About this task:
The word to find is "Article". Copy each line of the material that contains it.

Recorded data:
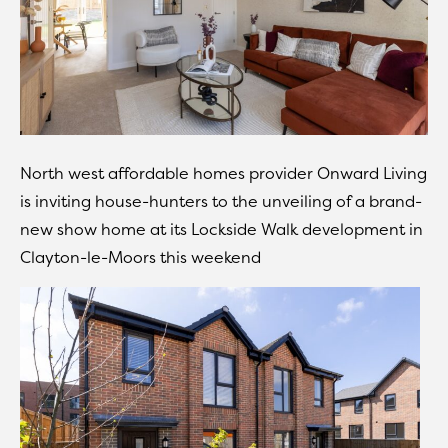
North west affordable homes provider Onward Living
is inviting house-hunters to the unveiling of a brand-
new show home at its Lockside Walk development in
Clayton-le-Moors this weekend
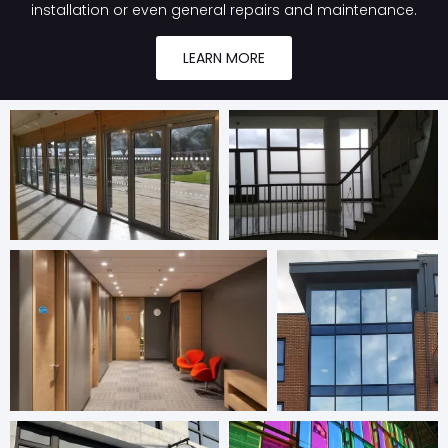
installation or even general repairs and maintenance.
LEARN MORE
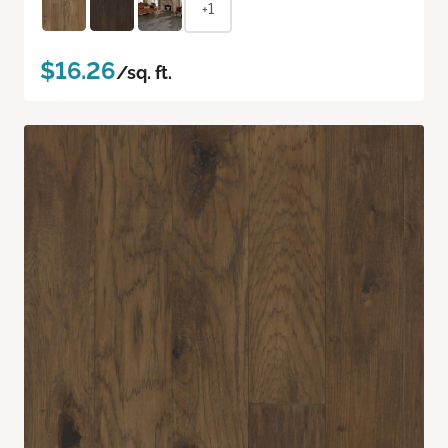
+1
$16.26
/sq. ft.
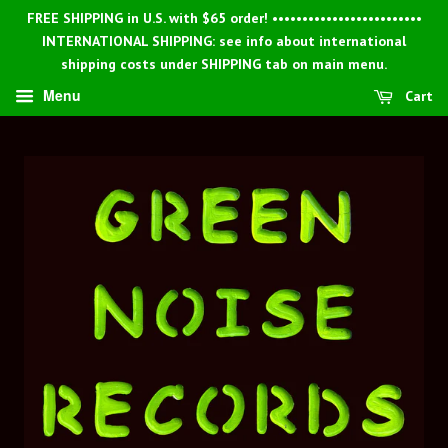
FREE SHIPPING in U.S. with $65 order! •••••••••••••••••••••••••
INTERNATIONAL SHIPPING: see info about international
shipping costs under SHIPPING tab on main menu.
Menu
Cart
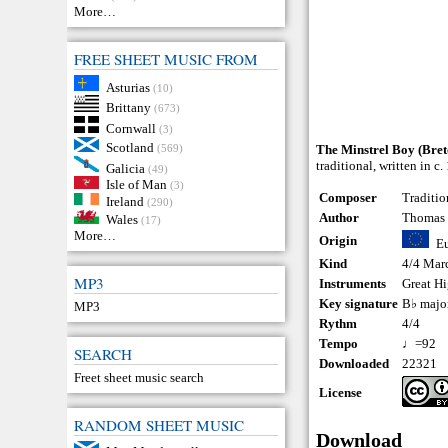
More…
FREE SHEET MUSIC FROM
Asturias
(10)
Brittany
(673)
Cornwall
(3)
Scotland
(569)
The Minstrel Boy (Bret
traditional, written in 
Galicia
(49)
Isle of Man
(3)
Composer
Traditio
Ireland
(290)
Author
Thomas
Wales
(17)
More…
Origin
E
Kind
4/4 Mar
MP3
Instruments
Great H
Key signature
B♭ majo
MP3
Rythm
4/4
Tempo
♩=92
SEARCH
Downloaded
22321
Freet sheet music search
License
RANDOM SHEET MUSIC
Download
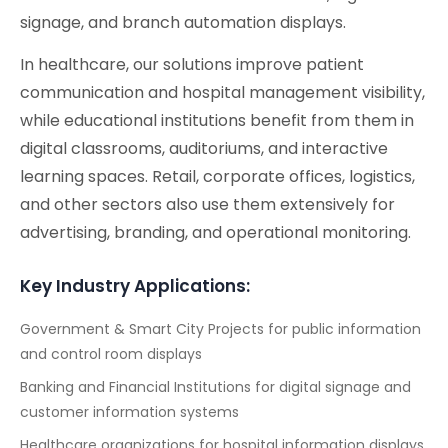
signage, and branch automation displays.
In healthcare, our solutions improve patient
communication and hospital management visibility,
while educational institutions benefit from them in
digital classrooms, auditoriums, and interactive
learning spaces. Retail, corporate offices, logistics,
and other sectors also use them extensively for
advertising, branding, and operational monitoring.
Key Industry Applications:
Government & Smart City Projects for public information
and control room displays
Banking and Financial Institutions for digital signage and
customer information systems
Healthcare organizations for hospital information displays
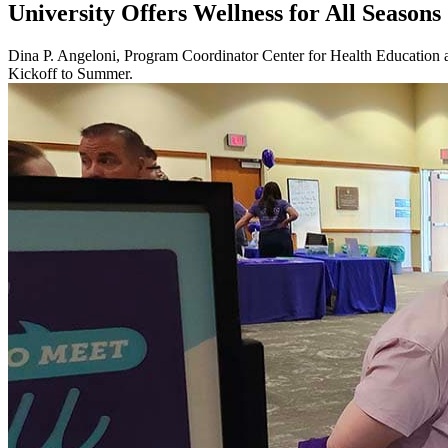
University Offers Wellness for All Seasons
Dina P. Angeloni, Program Coordinator Center for Health Education a
Kickoff to Summer.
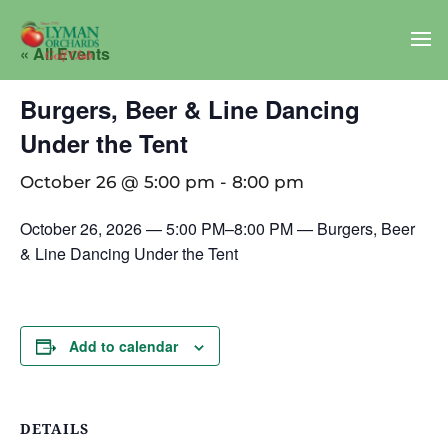
« All Events
Burgers, Beer & Line Dancing
Under the Tent
October 26 @ 5:00 pm
-
8:00 pm
October 26, 2026 — 5:00 PM–8:00 PM — Burgers, Beer
& Line Dancing Under the Tent
Add to calendar
DETAILS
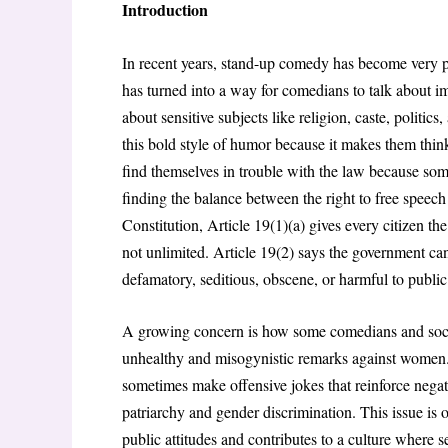
Introduction
In recent years, stand-up comedy has become very p
has turned into a way for comedians to talk about imp
about sensitive subjects like religion, caste, politic
this bold style of humor because it makes them thi
find themselves in trouble with the law because som
finding the balance between the right to free speech
Constitution, Article 19(1)(a) gives every citizen the
not unlimited. Article 19(2) says the government can
defamatory, seditious, obscene, or harmful to public
A growing concern is how some comedians and socia
unhealthy and misogynistic remarks against women
sometimes make offensive jokes that reinforce nega
patriarchy and gender discrimination
. This issue is
public attitudes and contributes to a culture where 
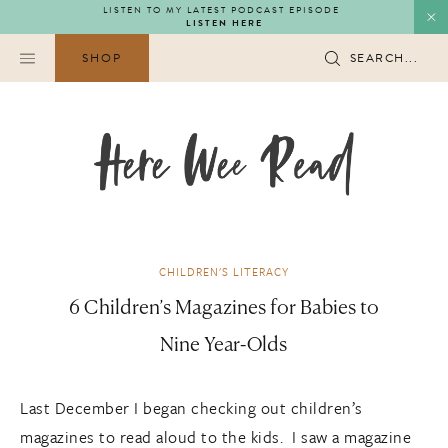
Skip
LISTEN TO MY LATEST PODCAST EPISODE
LISTEN HERE
to
content
SHOP
SEARCH...
CHILDREN'S LITERACY
6 Children’s Magazines for Babies to
Nine Year-Olds
Last December I began checking out children’s
magazines to read aloud to the kids. I saw a magazine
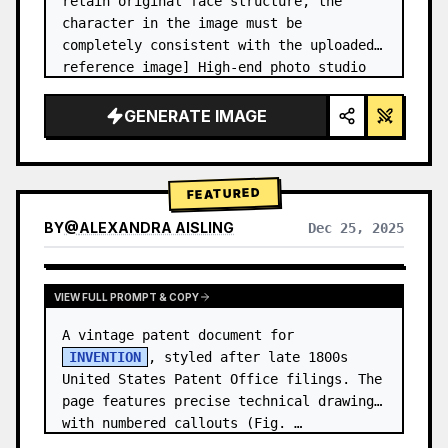
retain original face structure, the 
character in the image must be 
completely consistent with the uploaded 
reference image] High-end photo studio 
2x2 grid photo. Top-left panel (Navy 
Blue background): The character wears…
GENERATE IMAGE
FEATURED
BY
@
ALEXANDRA AISLING
Dec 25, 2025
VIEW RESULTS FROM OTHER MODELS
VIEW FULL PROMPT & COPY
A vintage patent document for 
INVENTION
, styled after late 1800s 
United States Patent Office filings. The 
page features precise technical drawings 
with numbered callouts (Fig. …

Reply:
Constitution, Article 19(1)(a) gives every citizen the
not unlimited. Article 19(2) says the government can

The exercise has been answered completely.